| STORED DATA |
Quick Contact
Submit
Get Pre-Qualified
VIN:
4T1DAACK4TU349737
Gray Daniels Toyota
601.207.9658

| TASK GOAL |
Rewrite the listing with "Quick Contact" changed to "Contact Us", leaving every other line untouched.

| ANSWER TO THE EXERCISE |
Contact Us
Submit
Get Pre-Qualified
VIN:
4T1DAACK4TU349737
Gray Daniels Toyota
601.207.9658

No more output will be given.